Asteroids, mostly found in the asteroid belt between Mars and Jupiter, are rocky remnants from the early Solar System. Comets, with their glowing tails, originate from the outer regions of the Solar System and are composed of ice, dust, and rocky material. Meteoroids, which become meteors when they enter Earth's atmosphere, are small particles from comets or asteroids.


In [18]:
# similarity search with score 
docs = vectordb.similarity_search_with_score(query)
docs[0]

(Document(metadata={'source': 'solar_system.txt'}, page_content="Asteroids, mostly found in the asteroid belt between Mars and Jupiter, are rocky remnants from the early Solar System. Comets, with their glowing tails, originate from the outer regions of the Solar System and are composed of ice, dust, and rocky material.

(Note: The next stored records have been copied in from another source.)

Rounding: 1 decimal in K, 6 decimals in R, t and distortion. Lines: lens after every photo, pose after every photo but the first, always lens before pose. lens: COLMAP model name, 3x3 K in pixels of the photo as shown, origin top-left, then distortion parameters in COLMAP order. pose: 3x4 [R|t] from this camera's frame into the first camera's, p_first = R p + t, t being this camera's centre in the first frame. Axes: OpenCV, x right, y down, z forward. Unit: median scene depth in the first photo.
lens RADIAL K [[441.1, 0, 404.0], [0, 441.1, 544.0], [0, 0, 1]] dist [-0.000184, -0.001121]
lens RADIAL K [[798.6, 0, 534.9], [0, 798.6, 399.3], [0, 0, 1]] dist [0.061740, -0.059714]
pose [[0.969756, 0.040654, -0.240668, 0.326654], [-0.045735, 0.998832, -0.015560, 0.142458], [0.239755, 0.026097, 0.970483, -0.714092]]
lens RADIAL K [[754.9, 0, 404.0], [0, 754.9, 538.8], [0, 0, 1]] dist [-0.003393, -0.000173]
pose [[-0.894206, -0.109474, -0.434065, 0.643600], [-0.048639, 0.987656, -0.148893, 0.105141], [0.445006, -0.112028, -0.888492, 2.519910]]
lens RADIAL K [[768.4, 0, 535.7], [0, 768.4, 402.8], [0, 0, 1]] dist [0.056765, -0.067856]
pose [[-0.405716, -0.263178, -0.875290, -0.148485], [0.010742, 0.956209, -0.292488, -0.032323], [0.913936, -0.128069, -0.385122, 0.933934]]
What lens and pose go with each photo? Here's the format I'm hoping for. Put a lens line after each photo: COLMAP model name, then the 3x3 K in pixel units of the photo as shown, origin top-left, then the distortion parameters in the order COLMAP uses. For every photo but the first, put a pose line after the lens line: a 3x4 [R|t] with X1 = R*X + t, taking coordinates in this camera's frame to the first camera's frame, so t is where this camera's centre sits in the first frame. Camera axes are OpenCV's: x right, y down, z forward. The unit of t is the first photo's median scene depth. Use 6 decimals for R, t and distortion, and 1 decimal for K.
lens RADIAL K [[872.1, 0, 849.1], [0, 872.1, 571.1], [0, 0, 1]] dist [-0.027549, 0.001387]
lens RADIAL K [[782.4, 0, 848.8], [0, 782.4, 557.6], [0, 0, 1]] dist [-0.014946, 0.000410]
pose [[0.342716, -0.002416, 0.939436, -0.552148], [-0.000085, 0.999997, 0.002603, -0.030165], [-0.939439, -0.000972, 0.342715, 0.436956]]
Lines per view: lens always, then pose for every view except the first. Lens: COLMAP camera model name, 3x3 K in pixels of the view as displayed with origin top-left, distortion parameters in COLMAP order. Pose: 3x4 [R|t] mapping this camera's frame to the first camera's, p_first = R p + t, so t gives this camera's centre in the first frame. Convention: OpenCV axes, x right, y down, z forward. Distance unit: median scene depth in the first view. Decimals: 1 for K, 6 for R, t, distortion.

Meteoroids, which become meteors when they enter Earth's atmosphere, are small particles from comets or asteroids."),
 181.56572332382945)

In [19]:
## retriever option 
retriever = vectordb.as_retriever()
retriever.invoke(query)[0].page_content

"Asteroids, mostly found in the asteroid belt between Mars and Jupiter, are rocky remnants from the early Solar System. Comets, with their glowing tails, originate from the outer regions of the Solar System and are composed of ice, dust, and rocky material. Meteoroids, which become meteors when they enter Earth's atmosphere, are small particles from comets or asteroids."